Reason and logic generate no such comforting feelings - only the assurance that whatever solution we work out today probably won't work next year because the world will have changed so much - so we'll just have to keep trying to improve things and adapting.
Reality based solutions are often like the bitter tasting medicine that our mothers wanted us to take. Like paying for hurricane relief by canceling the Bush tax-cuts as Bill Clinton proposed last week.

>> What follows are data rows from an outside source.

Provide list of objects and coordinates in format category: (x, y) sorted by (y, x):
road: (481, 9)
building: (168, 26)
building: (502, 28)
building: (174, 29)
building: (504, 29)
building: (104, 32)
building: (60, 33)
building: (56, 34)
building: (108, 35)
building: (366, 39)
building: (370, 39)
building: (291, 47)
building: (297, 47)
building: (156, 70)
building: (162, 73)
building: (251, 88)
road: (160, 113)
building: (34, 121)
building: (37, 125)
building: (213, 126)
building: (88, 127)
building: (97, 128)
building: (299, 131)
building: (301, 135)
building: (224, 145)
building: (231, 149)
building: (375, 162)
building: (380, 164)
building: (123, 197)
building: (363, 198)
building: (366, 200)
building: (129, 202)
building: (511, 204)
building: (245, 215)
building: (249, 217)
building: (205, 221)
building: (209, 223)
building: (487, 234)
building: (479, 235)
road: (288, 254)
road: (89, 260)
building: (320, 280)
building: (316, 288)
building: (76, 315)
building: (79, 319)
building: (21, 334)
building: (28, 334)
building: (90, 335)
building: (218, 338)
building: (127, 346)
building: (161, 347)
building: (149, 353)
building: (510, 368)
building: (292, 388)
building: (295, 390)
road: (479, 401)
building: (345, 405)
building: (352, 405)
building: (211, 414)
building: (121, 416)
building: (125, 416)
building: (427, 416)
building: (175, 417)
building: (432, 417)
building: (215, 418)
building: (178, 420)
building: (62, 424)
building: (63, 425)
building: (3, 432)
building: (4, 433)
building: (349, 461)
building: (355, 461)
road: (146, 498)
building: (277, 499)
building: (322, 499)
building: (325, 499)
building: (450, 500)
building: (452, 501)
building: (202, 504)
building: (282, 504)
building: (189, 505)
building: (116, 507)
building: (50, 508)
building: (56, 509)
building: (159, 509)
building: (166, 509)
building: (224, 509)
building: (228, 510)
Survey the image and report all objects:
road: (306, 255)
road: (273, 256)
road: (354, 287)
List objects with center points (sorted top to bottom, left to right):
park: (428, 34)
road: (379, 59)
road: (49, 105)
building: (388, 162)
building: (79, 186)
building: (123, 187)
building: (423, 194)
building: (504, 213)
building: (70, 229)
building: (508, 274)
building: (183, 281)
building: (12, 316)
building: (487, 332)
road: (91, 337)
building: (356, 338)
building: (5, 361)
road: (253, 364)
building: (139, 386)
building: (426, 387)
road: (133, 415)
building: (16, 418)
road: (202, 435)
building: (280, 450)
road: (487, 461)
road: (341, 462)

The repuke voters are kids who grew up and decided they would never take their medicine. Or, they grew up ready to take responsibility for the future by electing serious problem solvers to governmemt - but then fell for the year 2000 neo-con sales-pitch (and the Media led destruction of Gore) because it just felt so much better than what we liberals were saying about being careful with the surplus and using it as a launching pad for greater equality and opportunity in America.)
Until Bush II, no repuke, not even Reagan, has been so willing to attack reality-based solutions in favor of complete dogma - and the devil take the hindmost. Their leaders (Bush's neo-con enablers and Rove) understand this very well. They tell the voters that they don't have to give their tax breaks back to the mean liberals, they can too pray in schools, etc. - because God and Repuke ideology (read the free market) will take good care of them.
Faith-based feels so good. But reality bites. They have used Clinton's surplus and great economy to postpone that big bite until they are far down the road and will have destroyed all the progressive gains that we have made since FDR.
I'm convinced that Roberts (and O'Conner's replacement) will be the most important step in dismantling our progressive institutions. Every thing that's happened so far was a prelude to getting the SC under firm control of conservative ideologues.
Now, no matter who we elect, or what legislation we pass to repair the damage - we'll face a SC ready to reverse it and declare it unconstitutional - on whatever ideological grounds they decide to use against us. And there won't be a damned thing we can do about it.